Chi dona offre una parte di sé per gli altri e per costruire un mondo migliore. È a loro che ci dobbiamo ispirare, alle protagoniste di “Il valore del dono: donne, comunità futuro” il talk proposto da Avis provinciale, ispirato al modello TEDx: idee che meritano di essere condivise, raccontate attraverso esperienze autentiche, visioni e storie capaci di attivare riflessione con la partecipazione di voci nazionali e locali, per offrire punti di vista differenti e complementari e contribuire alla diffusione di una cultura del dono sempre più inclusiva, consapevole e partecipata. Allo Spazio Rosso Tiziano la giornalista di Telelibertà Marzia Foletti ha moderato gli interventi della presidente di Piccola Industria Elisa Tatano, della scrittrice Mathilde Bonetti, della vicepresidente di Arcigay Piacenza Mary Scaramella, dell'esperta di comunicazione ed Ethic Coach Maria Grazia Villa, del medico Davide Carini e della donatrice Avis Fosca Vezzulli.

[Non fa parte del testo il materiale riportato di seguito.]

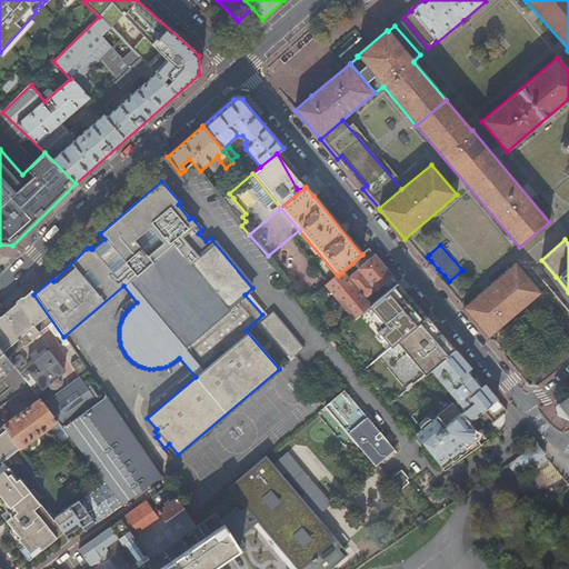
[(362,255),(352,263),(358,269),(373,256),(371,252),(368,249),(361,255),(362,255)]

Per l'occasione si sono esibiti gli allievi del Conservatorio Nicolini Marta De Leo e Alessandro Seggio. A introdurre la serata l'assessora alle pari opportunità del Comune di Piacenza e la vicepresidente di Avis provinciale Laura Bocciarelli che ha sottolineato come «questo “Avis talk” debba servire per diffondere la cultura del dono per costruire una società migliore. A volte diamo per scontato il gesto del dono, anche nel nostro caso con i volontari Avis, ma sono singoli cittadini che danno una parte di sé per gli altri». Un valido esempio è Fosca Vezzulli: «Sono donatrice da 13 anni, ho iniziato appena 18enne per seguire l'esempio della mia famiglia. Donare sangue è importante, ma la cultura del dono in generale lo è ancora di più, aspetto chiave sociale non solo dal punto di vista religioso ma anche laico».
Mathilde Bonetti sarà oggi alle 18 alla libreria Coop per presentare i suoi libri: «Nelle mie protagoniste cerco di raccontare un'evoluzione personale per ispirare chi legge, dobbiamo essere metafore di cambiamento e di sogni che poi si devono realizzare». «Anche l'industria può essere un dono, quella piacentina costruisce valore per il territorio – ha aggiunto Tatano – nascosto, silenzioso, ma un dono che ha struttura perché creano lavoro, formano competenze e arrecano benessere quando collaborano con le scuole». «Il dono riguarda tutti – le parole di Scaramella – spesso si pensa a qualcosa di fisico o regalato, ma è soprattutto sostegno e assistenza come fanno le realtà no profit come la nostra».